### Given information
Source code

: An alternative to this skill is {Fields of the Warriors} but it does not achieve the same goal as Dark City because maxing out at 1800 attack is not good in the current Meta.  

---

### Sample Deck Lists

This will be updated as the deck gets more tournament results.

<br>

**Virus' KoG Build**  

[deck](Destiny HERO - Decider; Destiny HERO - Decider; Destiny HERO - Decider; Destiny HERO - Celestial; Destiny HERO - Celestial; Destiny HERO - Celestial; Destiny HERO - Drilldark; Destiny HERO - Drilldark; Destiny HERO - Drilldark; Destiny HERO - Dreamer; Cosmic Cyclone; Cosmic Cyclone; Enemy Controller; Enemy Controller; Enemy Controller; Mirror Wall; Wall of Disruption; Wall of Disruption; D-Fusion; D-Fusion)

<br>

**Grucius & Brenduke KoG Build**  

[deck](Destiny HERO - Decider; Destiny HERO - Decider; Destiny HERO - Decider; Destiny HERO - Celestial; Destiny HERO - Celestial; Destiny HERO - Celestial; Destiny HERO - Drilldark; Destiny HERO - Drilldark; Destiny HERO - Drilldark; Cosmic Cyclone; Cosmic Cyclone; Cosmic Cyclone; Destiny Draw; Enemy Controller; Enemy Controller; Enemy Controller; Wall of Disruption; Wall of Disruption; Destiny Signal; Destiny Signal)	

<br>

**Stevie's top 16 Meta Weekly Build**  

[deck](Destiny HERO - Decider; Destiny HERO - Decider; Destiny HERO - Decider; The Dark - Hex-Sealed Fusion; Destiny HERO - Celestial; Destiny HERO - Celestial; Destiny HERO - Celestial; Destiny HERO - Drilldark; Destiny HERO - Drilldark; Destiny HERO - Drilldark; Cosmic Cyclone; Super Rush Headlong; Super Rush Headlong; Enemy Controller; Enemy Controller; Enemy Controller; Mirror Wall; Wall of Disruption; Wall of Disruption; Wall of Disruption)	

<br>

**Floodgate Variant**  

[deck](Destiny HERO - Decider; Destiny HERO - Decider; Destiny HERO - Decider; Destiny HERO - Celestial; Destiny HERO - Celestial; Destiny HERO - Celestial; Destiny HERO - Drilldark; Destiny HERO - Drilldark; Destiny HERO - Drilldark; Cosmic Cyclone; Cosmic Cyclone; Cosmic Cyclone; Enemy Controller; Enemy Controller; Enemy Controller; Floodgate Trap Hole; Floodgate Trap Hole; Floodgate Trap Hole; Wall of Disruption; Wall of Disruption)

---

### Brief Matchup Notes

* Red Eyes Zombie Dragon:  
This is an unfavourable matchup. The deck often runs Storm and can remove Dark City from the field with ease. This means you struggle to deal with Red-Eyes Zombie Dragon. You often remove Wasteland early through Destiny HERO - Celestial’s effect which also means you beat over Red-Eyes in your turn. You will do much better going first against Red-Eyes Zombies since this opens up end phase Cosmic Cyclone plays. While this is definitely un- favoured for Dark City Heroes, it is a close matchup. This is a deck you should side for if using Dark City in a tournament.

==

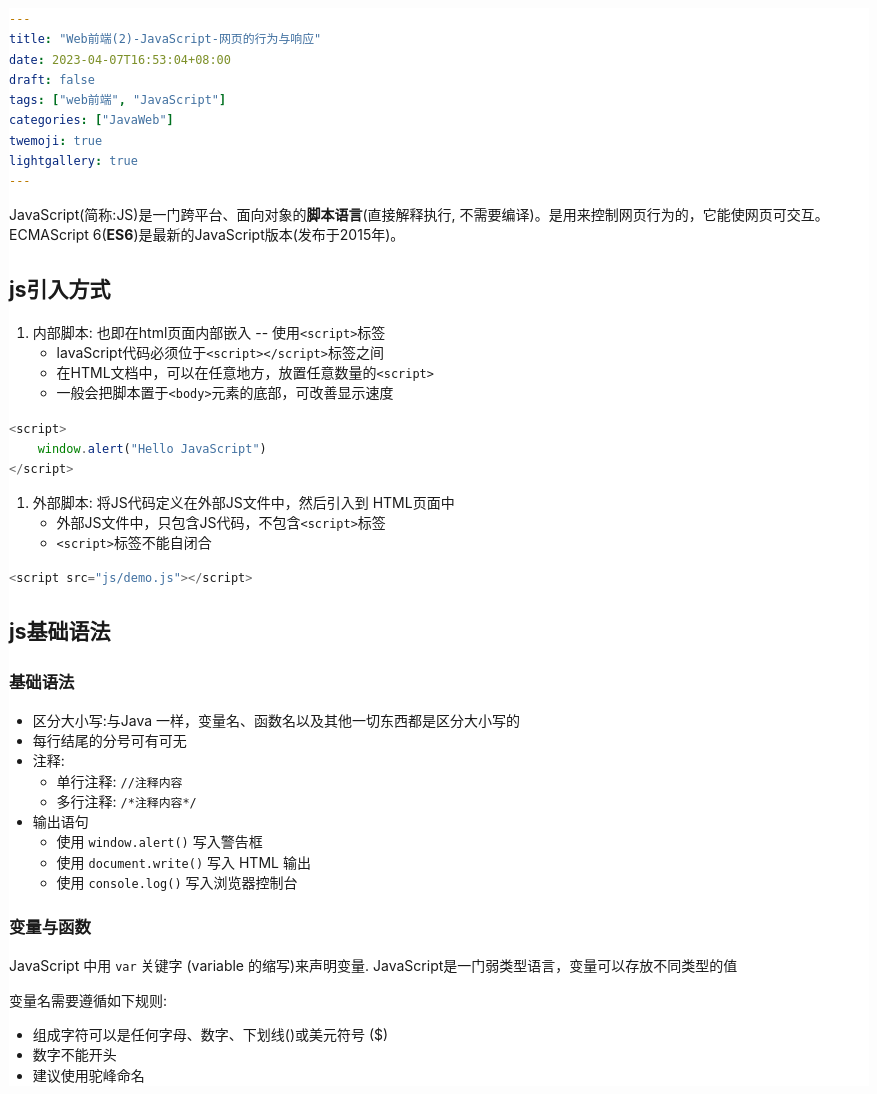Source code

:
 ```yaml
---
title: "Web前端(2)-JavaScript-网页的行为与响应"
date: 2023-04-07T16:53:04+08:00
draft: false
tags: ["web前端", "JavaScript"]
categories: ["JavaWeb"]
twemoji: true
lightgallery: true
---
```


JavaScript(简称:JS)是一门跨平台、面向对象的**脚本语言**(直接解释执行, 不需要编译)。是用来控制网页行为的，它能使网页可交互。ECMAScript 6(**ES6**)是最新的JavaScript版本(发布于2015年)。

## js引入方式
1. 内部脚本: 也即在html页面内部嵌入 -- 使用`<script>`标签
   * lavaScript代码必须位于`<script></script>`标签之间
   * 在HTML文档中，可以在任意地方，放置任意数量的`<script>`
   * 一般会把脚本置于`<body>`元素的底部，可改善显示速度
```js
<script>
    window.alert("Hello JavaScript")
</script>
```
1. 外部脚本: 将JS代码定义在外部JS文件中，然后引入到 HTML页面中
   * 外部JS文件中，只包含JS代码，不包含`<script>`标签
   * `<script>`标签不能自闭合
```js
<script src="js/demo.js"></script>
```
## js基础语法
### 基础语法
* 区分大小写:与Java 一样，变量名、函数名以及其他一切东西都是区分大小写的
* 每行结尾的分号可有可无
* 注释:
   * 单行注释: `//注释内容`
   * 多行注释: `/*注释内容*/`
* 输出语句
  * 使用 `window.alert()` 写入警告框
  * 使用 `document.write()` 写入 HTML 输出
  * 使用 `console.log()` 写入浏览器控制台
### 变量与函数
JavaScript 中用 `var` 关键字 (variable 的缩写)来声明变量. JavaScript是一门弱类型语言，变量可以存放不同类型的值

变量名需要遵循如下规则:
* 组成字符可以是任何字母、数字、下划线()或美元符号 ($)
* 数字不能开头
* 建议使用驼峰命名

---

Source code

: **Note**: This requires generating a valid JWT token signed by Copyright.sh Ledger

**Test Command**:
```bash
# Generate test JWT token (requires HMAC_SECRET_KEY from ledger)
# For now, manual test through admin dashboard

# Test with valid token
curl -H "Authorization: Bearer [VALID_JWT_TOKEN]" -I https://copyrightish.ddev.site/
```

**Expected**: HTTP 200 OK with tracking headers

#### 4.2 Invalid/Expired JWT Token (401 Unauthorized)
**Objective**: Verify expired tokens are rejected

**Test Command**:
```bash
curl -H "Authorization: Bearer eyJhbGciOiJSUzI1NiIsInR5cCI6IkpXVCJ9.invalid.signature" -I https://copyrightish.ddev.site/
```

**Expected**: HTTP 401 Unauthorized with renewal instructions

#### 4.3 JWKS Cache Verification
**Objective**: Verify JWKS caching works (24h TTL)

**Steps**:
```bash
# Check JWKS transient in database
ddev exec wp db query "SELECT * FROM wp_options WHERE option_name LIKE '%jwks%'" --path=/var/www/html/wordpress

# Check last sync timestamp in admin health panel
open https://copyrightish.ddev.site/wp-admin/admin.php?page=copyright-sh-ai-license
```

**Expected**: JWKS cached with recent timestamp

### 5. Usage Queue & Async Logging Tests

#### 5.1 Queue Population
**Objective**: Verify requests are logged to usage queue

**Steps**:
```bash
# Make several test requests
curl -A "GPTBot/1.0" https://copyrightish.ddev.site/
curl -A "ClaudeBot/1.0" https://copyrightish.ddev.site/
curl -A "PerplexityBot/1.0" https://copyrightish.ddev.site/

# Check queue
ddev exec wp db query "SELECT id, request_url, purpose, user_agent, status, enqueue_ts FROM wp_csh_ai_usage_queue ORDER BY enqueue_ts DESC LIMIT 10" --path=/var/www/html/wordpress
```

### Exercise description
Show the lines above with "copyrightish".

### Expected answer
curl -H "Authorization: Bearer [VALID_JWT_TOKEN]" -I https://copyrightish.ddev.site/
curl -H "Authorization: Bearer eyJhbGciOiJSUzI1NiIsInR5cCI6IkpXVCJ9.invalid.signature" -I https://copyrightish.ddev.site/
open https://copyrightish.ddev.site/wp-admin/admin.php?page=copyright-sh-ai-license
curl -A "GPTBot/1.0" https://copyrightish.ddev.site/
curl -A "ClaudeBot/1.0" https://copyrightish.ddev.site/
curl -A "PerplexityBot/1.0" https://copyrightish.ddev.site/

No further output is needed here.